High tariffs imposed by the United States could pose challenges for India, according to a Crisil Intelligence report. The report notes that both Indian goods exports and investment may face pressure due to the tariffs. However, domestic consumption, supported by soft inflation and prior interest rate cuts, is expected to underpin economic growth.
GDP Hits Five-Quarter High
India’s GDP grew 7.8% in Q1 FY 2025-26, marking a five-quarter high, up from 7.4% in the same quarter last year. However, nominal GDP growth slowed to 8.8% from 10.8% over the same period, reflecting moderation in price pressures.
CPI Inflation Likely to Decline
Crisil projects Consumer Price Index (CPI) inflation to drop to 3.5% in the current fiscal year from 4.6% last year. Healthy agricultural output is expected to keep food inflation under control, though the impact of excessive rainfall is still being assessed.
RBI May Cut Rates Again
Low crude oil prices and softening global commodity costs are expected to curb non-food inflation, giving room for monetary policy easing. The Reserve Bank of India (RBI) may implement another interest rate cut this fiscal year, followed by a pause.
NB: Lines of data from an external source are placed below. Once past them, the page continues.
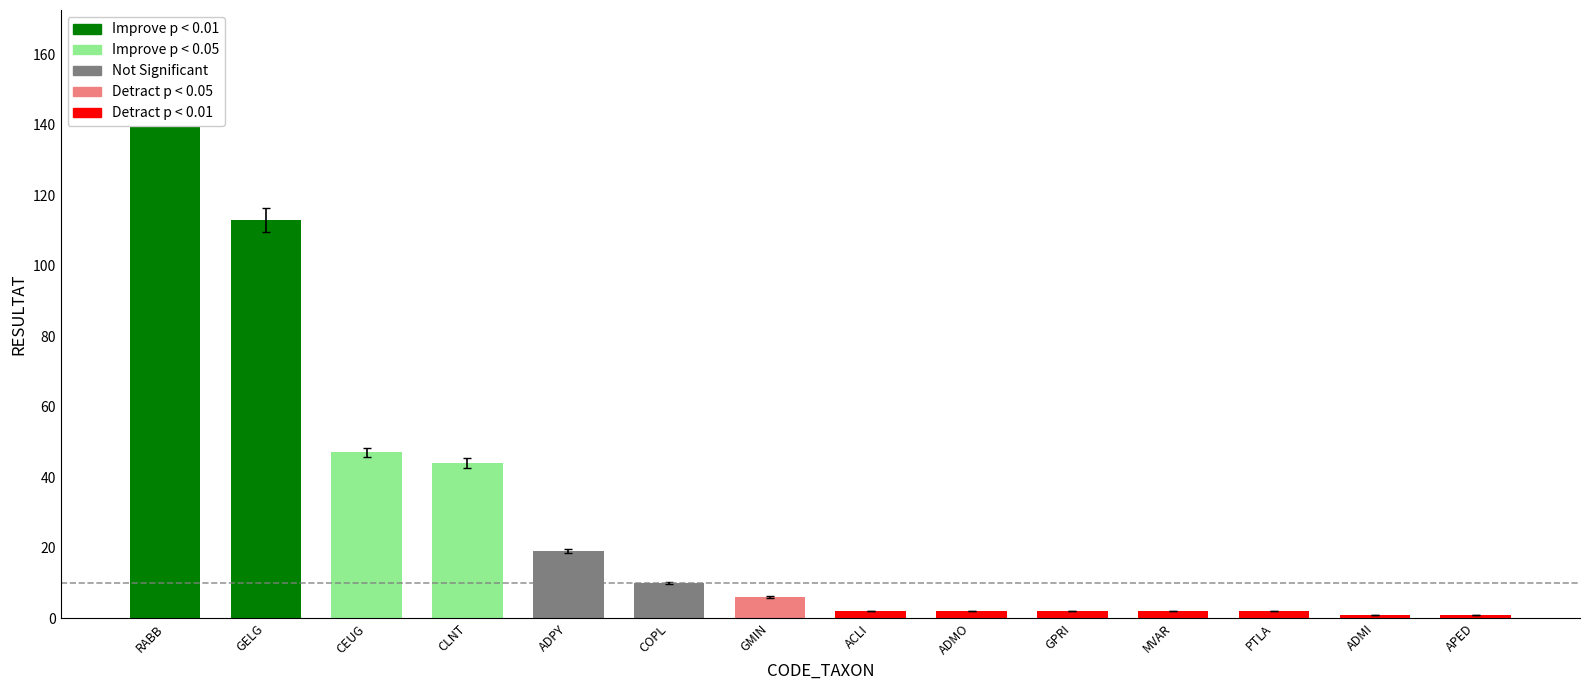

Reading left to right, transcribe all the data shown in this chart.

RABB=150	GELG=113	CEUG=47	CLNT=44	ADPY=19	COPL=10	GMIN=6	ACLI=2	ADMO=2	GPRI=2	MVAR=2	PTLA=2	ADMI=1	APED=1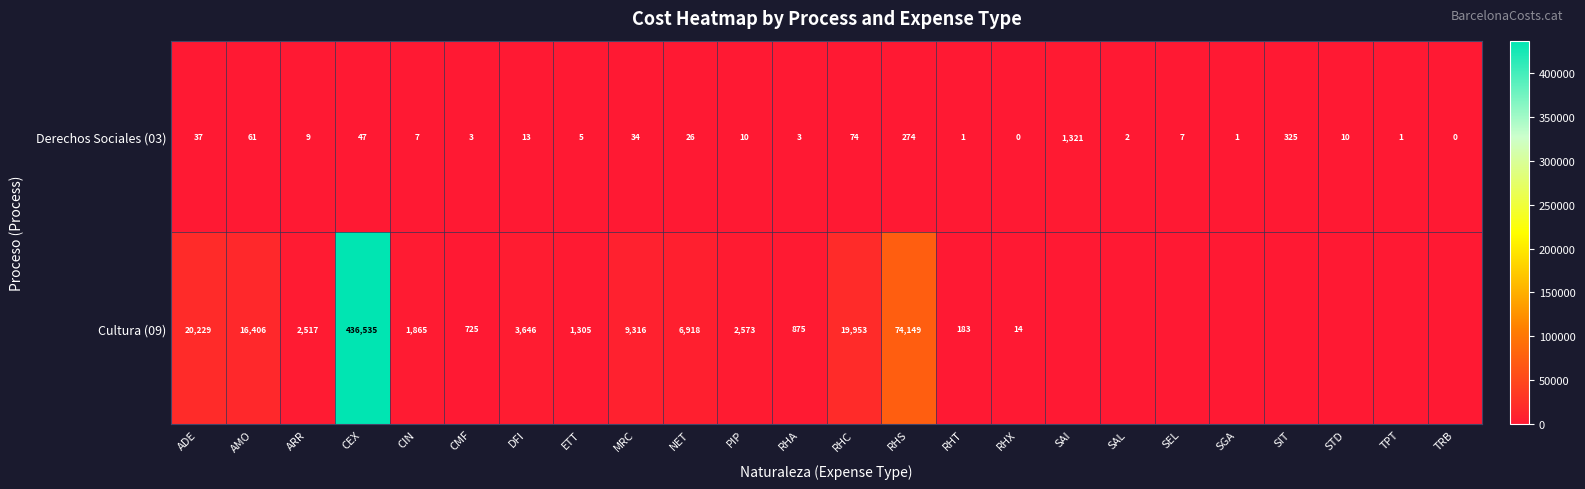

Where does the Derechos Sociales (03) series first go above 10?

ADE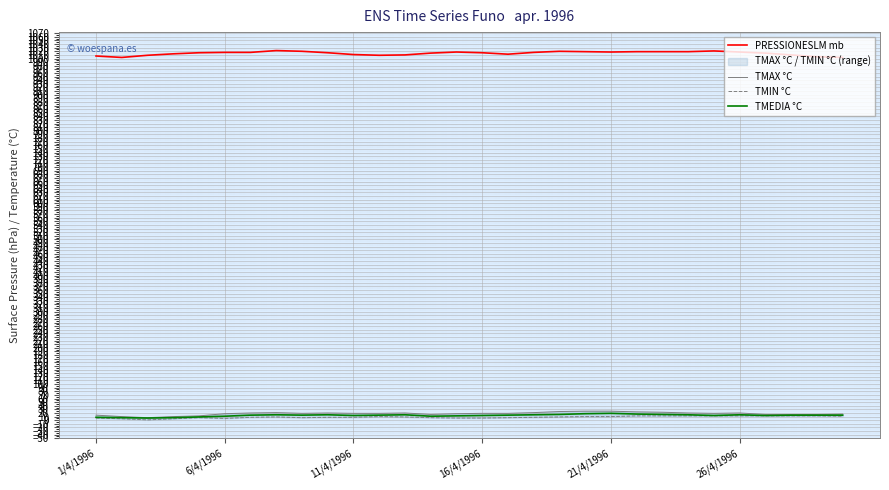

Between 11 and 23, which is larger?

23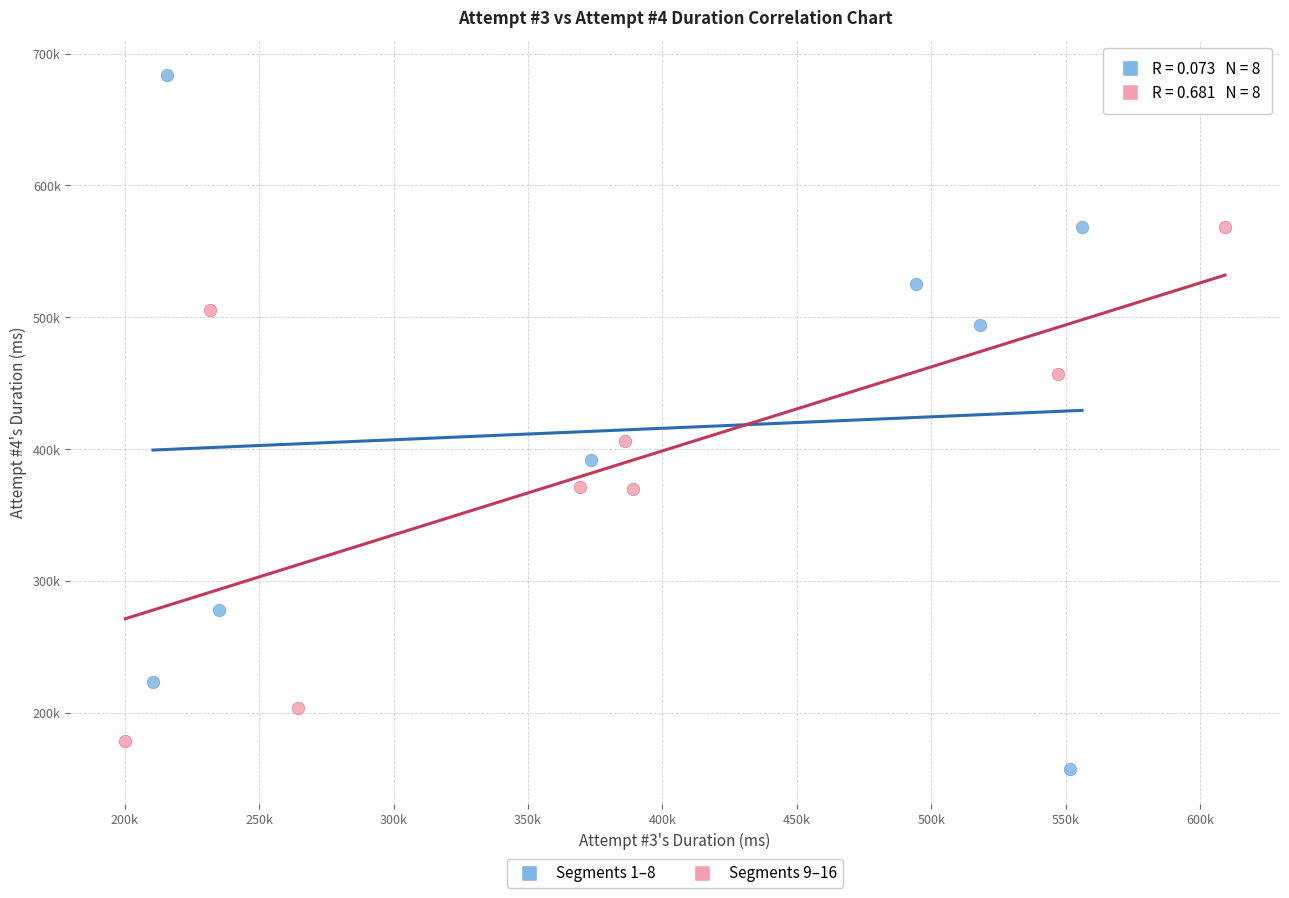

Which series reaches the maximum Y coordinate?

Segments 1–8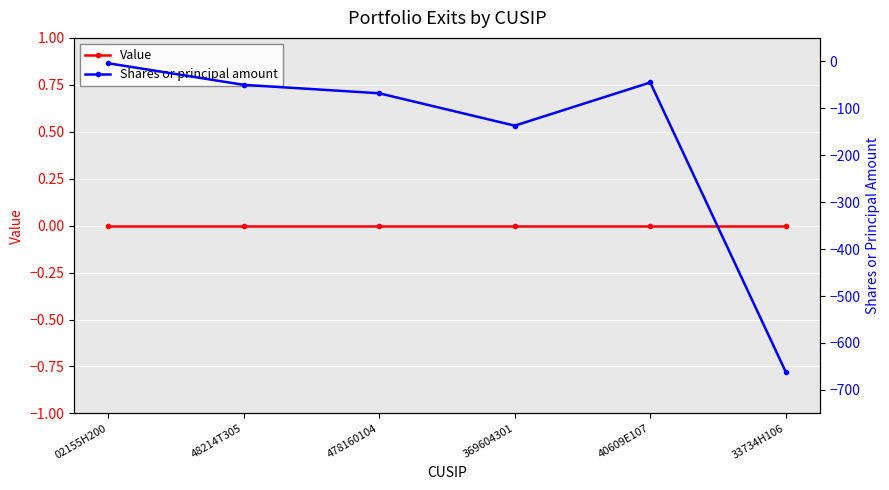

Rank the series at 369604301 from highest to lowest value.

Value, Shares or principal amount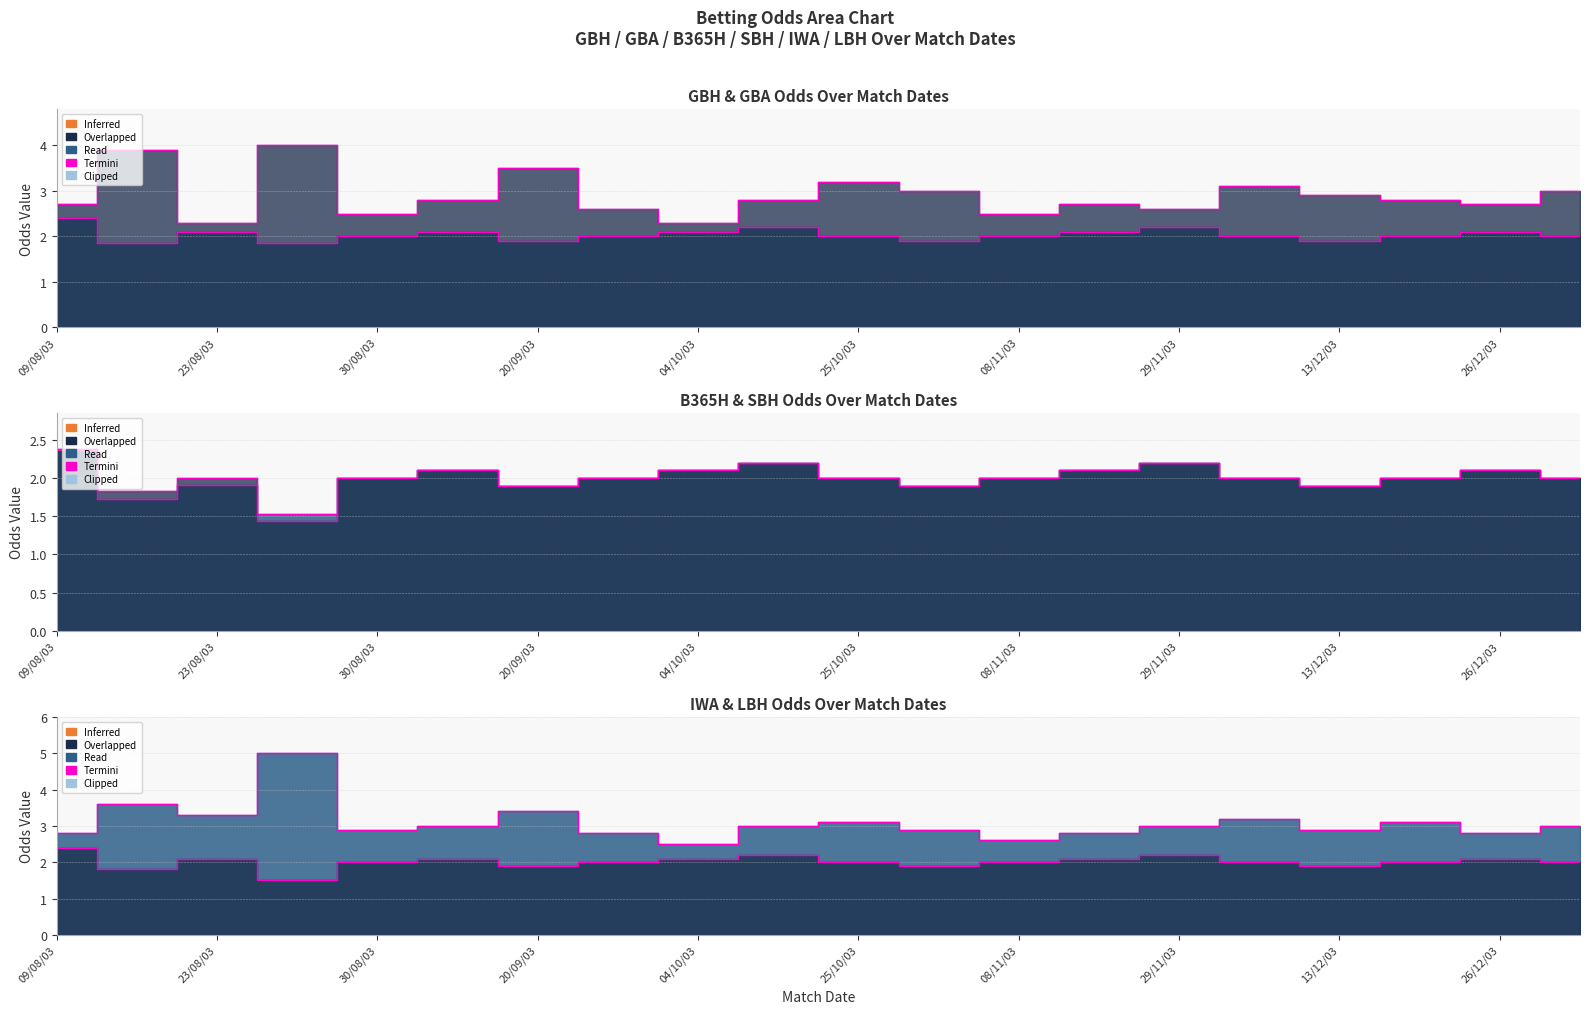

How many lines are shown in the chart?

6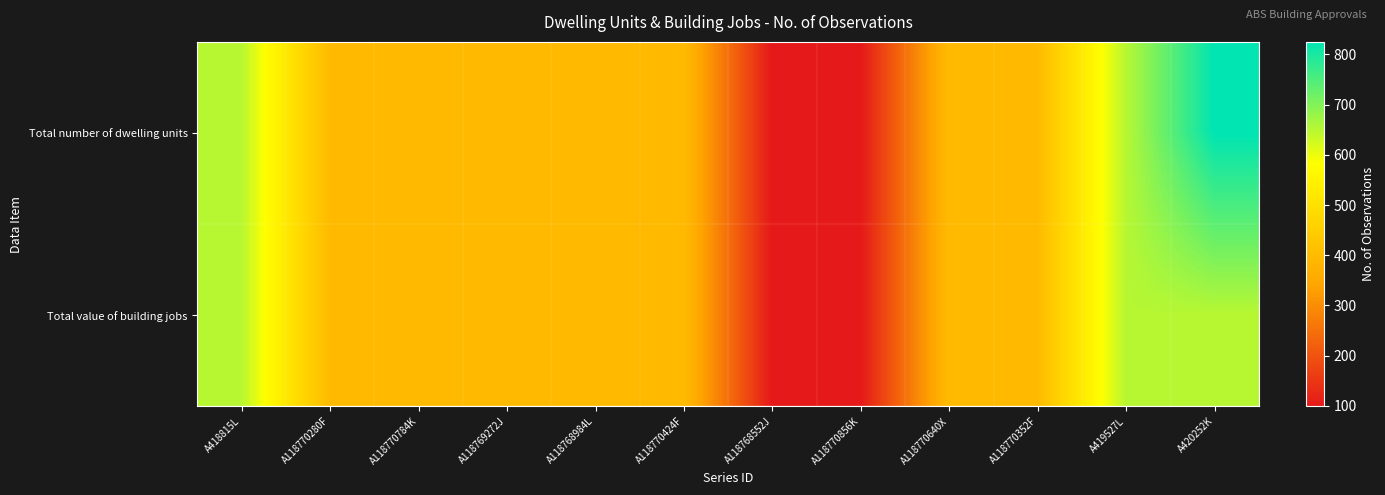

Which series has the largest range (max minus min)?

Total number of dwelling units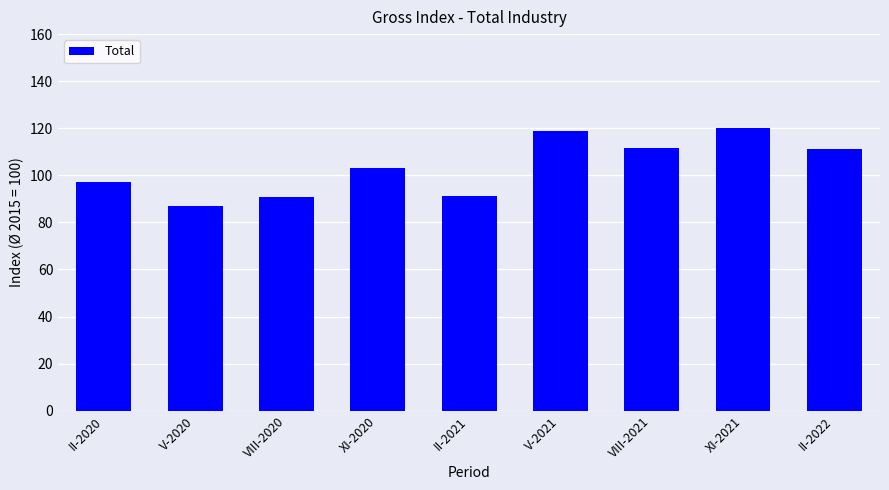

The value at XI-2021 is 120.2. True or false?

True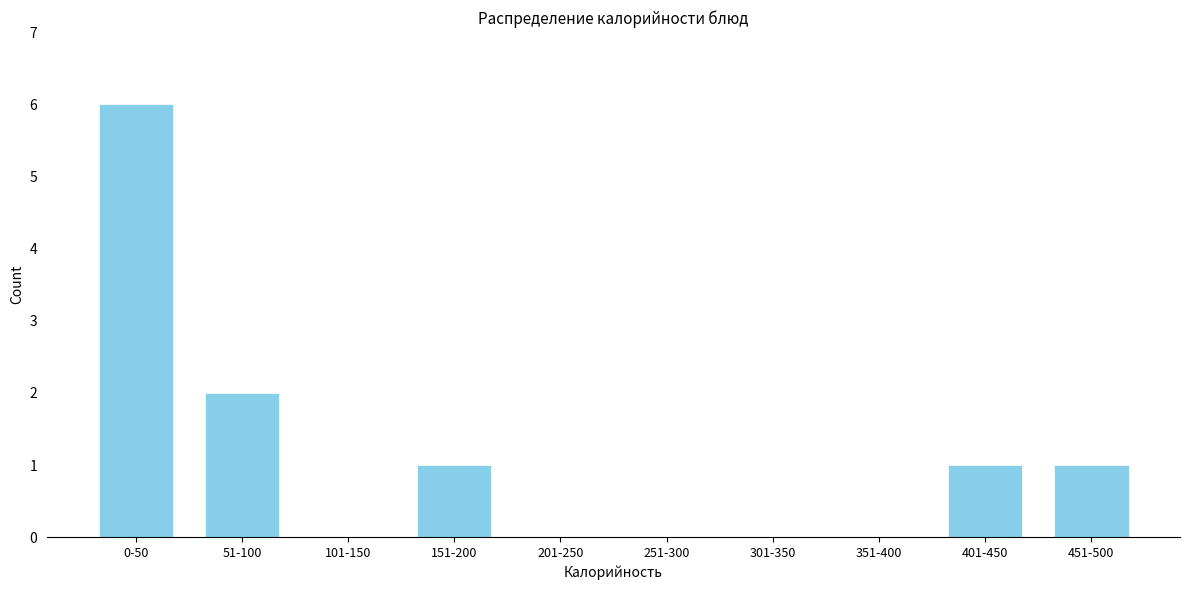

Reading right to left, extract all data points from this chart.

451-500=1	401-450=1	351-400=0	301-350=0	251-300=0	201-250=0	151-200=1	101-150=0	51-100=2	0-50=6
The central bank had already reduced the repo rate by 100 basis points between February and June 2025 and is now monitoring the full transmission of these cuts.
Overall, while external risks from US tariffs remain a concern, India’s domestic demand, favorable inflation trends, and accommodative monetary policy are expected to support continued economic growth, the Crisil report concludes.